What is Strategic Management?

 

We use the term “strategic management” often, but what exactly does it mean? To some, it might seem obvious, but the reality is that the term has a lot underneath the surface that is worth unpacking.

To understand what strategic management is from a base level, let’s turn to our friends at the Association of Strategic Planning (ASP) who define the term in their guide to the Body of Knowledge (BOK 2.0) :

Strategic management is an organization’s process of continuous planning, executing, monitoring, analyzing and assessing all that is necessary for an organization to meet its goals and objectives in pursuit of a future direction. This includes decisions and actions that determine the long-run performance of an organization.

When you boil the concept down to the basics, “strategic management” involves managing the strategic plan you developed and monitoring performance along the way.

Managing a strategic plan isn’t a simple task; there are many processes running at once that need to be constantly monitored. Having insight into each of these processes, the resources they require and how they all work towards your company’s mission and vision is a demanding task that can create stress and frustration for those in charge. Thankfully, there are proven methods that professionals can rely on to manage strategy successfully.

Where to Start

Good strategic management doesn’t look exactly the same for every business, but it does follow a similar roadmap.
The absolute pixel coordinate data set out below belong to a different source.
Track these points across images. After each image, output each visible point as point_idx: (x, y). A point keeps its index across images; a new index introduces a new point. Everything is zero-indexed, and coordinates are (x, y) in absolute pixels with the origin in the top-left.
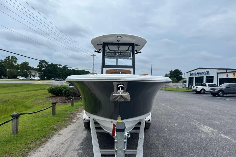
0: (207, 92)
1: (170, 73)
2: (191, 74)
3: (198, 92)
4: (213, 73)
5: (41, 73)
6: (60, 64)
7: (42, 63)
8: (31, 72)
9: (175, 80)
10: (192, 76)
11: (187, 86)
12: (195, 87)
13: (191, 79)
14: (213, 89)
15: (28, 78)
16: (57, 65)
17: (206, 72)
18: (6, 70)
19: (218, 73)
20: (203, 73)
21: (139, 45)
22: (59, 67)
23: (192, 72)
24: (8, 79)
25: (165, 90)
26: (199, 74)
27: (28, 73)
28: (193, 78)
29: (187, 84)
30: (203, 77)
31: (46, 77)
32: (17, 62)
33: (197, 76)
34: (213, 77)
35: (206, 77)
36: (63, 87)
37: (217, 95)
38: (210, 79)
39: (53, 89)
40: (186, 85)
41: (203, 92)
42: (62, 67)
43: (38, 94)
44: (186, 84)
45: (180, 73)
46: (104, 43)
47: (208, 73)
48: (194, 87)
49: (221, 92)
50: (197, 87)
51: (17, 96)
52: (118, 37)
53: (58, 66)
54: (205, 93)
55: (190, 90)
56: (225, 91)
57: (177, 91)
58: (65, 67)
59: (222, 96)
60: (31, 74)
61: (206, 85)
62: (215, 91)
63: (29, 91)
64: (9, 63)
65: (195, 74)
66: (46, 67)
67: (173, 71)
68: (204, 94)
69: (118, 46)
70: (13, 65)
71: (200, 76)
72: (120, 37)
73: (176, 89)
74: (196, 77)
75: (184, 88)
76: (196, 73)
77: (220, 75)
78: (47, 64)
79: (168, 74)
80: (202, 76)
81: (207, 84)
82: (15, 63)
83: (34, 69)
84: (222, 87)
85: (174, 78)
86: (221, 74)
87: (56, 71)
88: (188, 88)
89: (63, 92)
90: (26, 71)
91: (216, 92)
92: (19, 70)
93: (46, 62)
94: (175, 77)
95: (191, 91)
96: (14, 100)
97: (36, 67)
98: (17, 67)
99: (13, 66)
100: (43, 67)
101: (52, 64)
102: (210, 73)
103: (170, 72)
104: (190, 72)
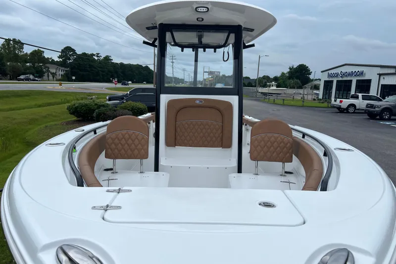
0: (358, 109)
1: (289, 70)
2: (329, 76)
3: (341, 110)
4: (371, 74)
5: (66, 69)
6: (98, 54)
7: (67, 51)
8: (49, 68)
9: (298, 83)
10: (331, 79)
11: (321, 97)
12: (338, 100)
13: (328, 84)
14: (372, 106)
15: (44, 77)
16: (93, 55)
17: (359, 71)
18: (4, 65)
19: (380, 75)
20: (351, 74)
21: (252, 30)
22: (96, 58)
23: (330, 72)
24: (11, 79)
25: (282, 104)
26: (344, 75)
27: (44, 70)
28: (332, 82)
29: (321, 92)
30: (351, 81)
31: (74, 78)
32: (24, 50)
33: (341, 79)
34: (369, 81)
35: (357, 80)
36: (96, 105)
37: (378, 117)
38: (364, 86)
39: (76, 108)
40: (318, 94)
41: (351, 110)
42: (102, 58)
43: (54, 114)
44: (318, 92)
45: (306, 71)
46: (161, 25)
47: (362, 73)
48: (335, 101)
49: (387, 112)
50: (341, 102)
51: (15, 119)
52: (199, 10)
53: (94, 57)
54: (356, 111)
55: (325, 104)
56: (394, 110)
57: (303, 106)
58: (107, 58)
59: (389, 120)
60: (48, 71)
61: (357, 97)
62: (377, 109)
63: (40, 106)
64: (10, 52)
65: (337, 75)
66: (75, 60)
67: (295, 67)
68: (354, 113)
69: (200, 33)
70: (17, 55)
71: (345, 79)
72: (205, 10)
73: (300, 103)
74: (337, 81)
75: (314, 100)
76: (339, 73)
77: (384, 78)
78: (76, 53)
79: (285, 72)
80: (349, 78)
81: (360, 95)
82: (21, 52)
83: (53, 62)
84: (388, 103)
85: (296, 80)
86: (386, 77)
87: (91, 66)
88: (321, 100)
89: (95, 115)
90: (41, 66)
91: (377, 111)
92: (28, 64)
93: (73, 50)
94: (297, 78)
95: (328, 107)
96: (8, 127)
97: (56, 59)
98: (25, 59)
99: (16, 58)
100: (70, 59)
101: (84, 54)
102: (366, 75)
103: (290, 68)
104: (328, 71)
This roadmap can be broken down into six phases:

1.      Assess and Organize

2.      Environmental Assessment

3.      Strategy Formulation

4.      Strategic Planning

5.      Strategy Execution

6.      Performance Management

Going a Little Deeper

·         Phase 1: By “Assess and Organize” we mean assessing current strategic direction and capabilities of the organization and designing and organizing an appropriate startup program based on this assessment.

·         Phase 2: The Environmental Assessment includes external analyses on macro and micro level trends that impact the organization, internal analyses on the organization’s core competencies, and a SWOT evaluation based on these analyses.

·         Phase 3: The Strategy Formulation phase is to define the organization’s strategic direction and establish high-level strategies to achieve desired future state.

·         Phase 4: The Strategic Planning phase lays out process flows as to develop a long term strategic plan to guide leadership’s decision-making and to develop a nearer term strategic operating plan to guide staff’s implementation.

·         Phase 5: Strategy Execution means aligning the organization behind the strategy and implementing the strategic operating plan through effective communication, change management, project management and risk management techniques.

·         Phase 6: Performance Management is to measure the performance of the organization’s strategy, learn from weak signals and agilely adapt the plan to become a strategy focused organization which has strategic management as an ongoing process.